The initial response to this was double-action-only semi-autos that simply didn’t allow the hammer to be cocked. Each shot was that longer and heavier double-action pull that gave people the maximum opportunity to pull the sights off target during the trigger’s considerable travel.
Various manufacturers attempted to offer solutions to that problem. Heckler & Koch and SIG Sauer offered systems that, while mechanically different, were functionally pretty similar. Heckler & Koch called its the “LEM,” for “Law Enforcement Module,” and SIG’s was the DAK, an abbreviation for “Double Action Kellerman.” These systems both used the cycling of the slide to partially tension the action, so that while each trigger pull was long like that of a true double-action, it was much lighter.
Smith & Wesson’s answer to the DAO conundrum differed slightly. While it, too, made use of the slide cycling to pre-load the action, with the Smith & Wesson it was the trigger travel that was shortened while the weight was still heavier than a single-action pull.
The problem with all of these designs was that they made the guns easier to shoot than the regular DAO for the average end user—but they penalized the people who had been actually diligently practicing their trigger pulls with dry-fire routines. With the old revolvers, DA or true DAO semi-autos, the self-resetting trigger was practically tailor made for dry-fire practice, but these guns had to be manually reset to get the proper press. And mastering a long, heavy trigger pull does not happen without rather a lot of practice.
With the rise of the striker-fired pistol, epitomized by the standard-bearer of the type, the Glock, came the easy-to-shoot gun that seemed to be the ideal compromise solution.
The trigger pull could be just heavy enough to keep lawyers happy and yet had a short enough travel to make it reasonably easy to shoot adequately with a minimum of practice. There was no safety to forget to take off, like there would be with a single-action semi-automatic, and no decocker to remember to use before holstering, like a traditional double action.

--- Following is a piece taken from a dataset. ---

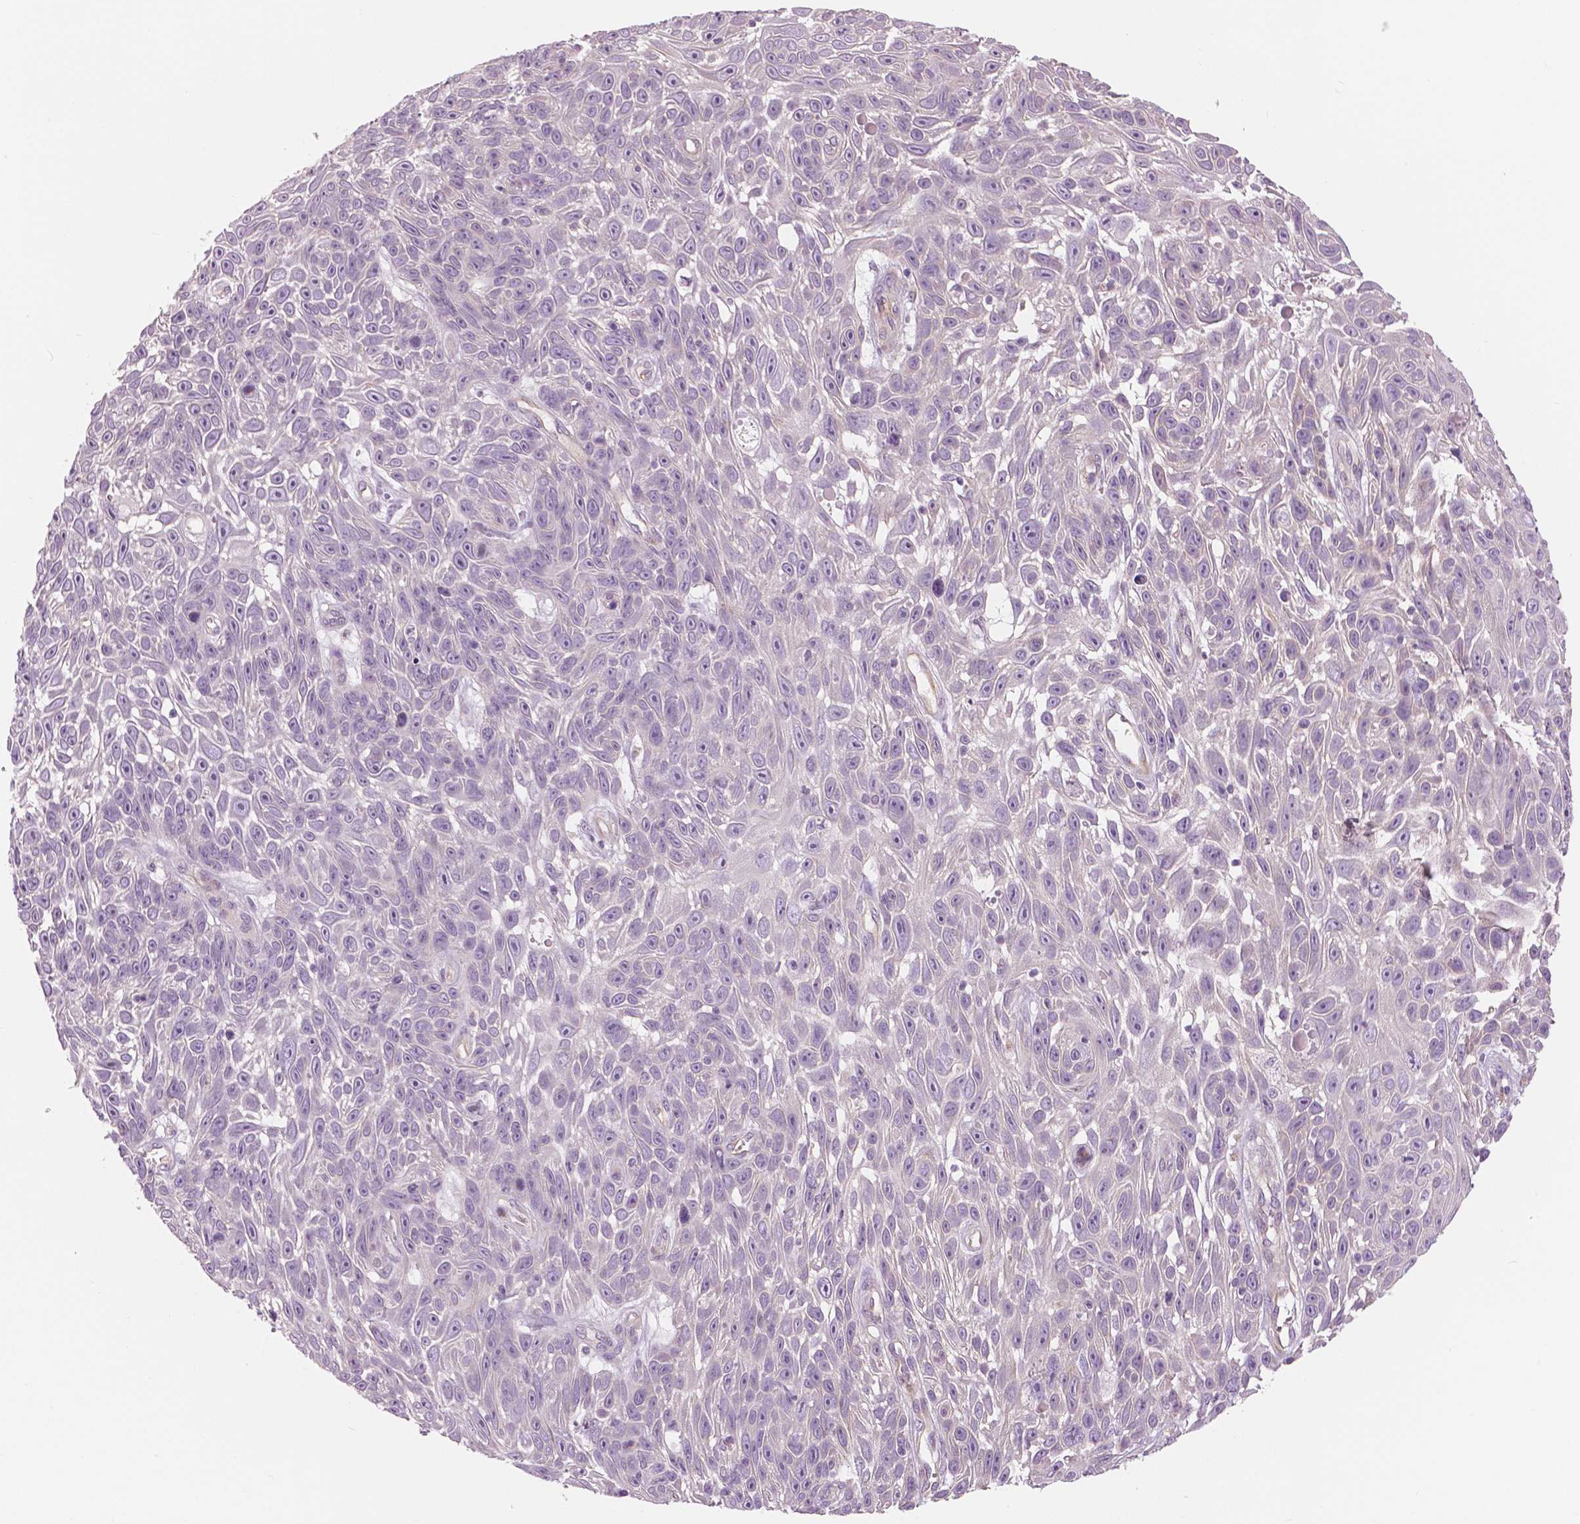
{"staining": {"intensity": "negative", "quantity": "none", "location": "none"}, "tissue": "skin cancer", "cell_type": "Tumor cells", "image_type": "cancer", "snomed": [{"axis": "morphology", "description": "Squamous cell carcinoma, NOS"}, {"axis": "topography", "description": "Skin"}], "caption": "Protein analysis of squamous cell carcinoma (skin) reveals no significant positivity in tumor cells.", "gene": "SLC24A1", "patient": {"sex": "male", "age": 82}}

It wasn’t without its downsides, of course. A gun that’s easy to fire on purpose is going to be relatively easier to unintentionally discharge, too. The (comparatively) shorter and lighter trigger is easier to negligently crank off a round while “woobie checking,” which is the unconscious habit of the trigger finger to wander into the trigger guard, as though seeking reassurance the trigger is still there. You’ll see this a lot in videos of force-on-force tactical training or footage of actual police incidents.
Bring this up as a factor, or the problem of the shorter trigger pull while holstering, and the most rabid Glock fans will counter “Well, that’s just a training issue!” Hey, so is not being able to hit with a double-action trigger. Pick your poison and practice, practice, practice.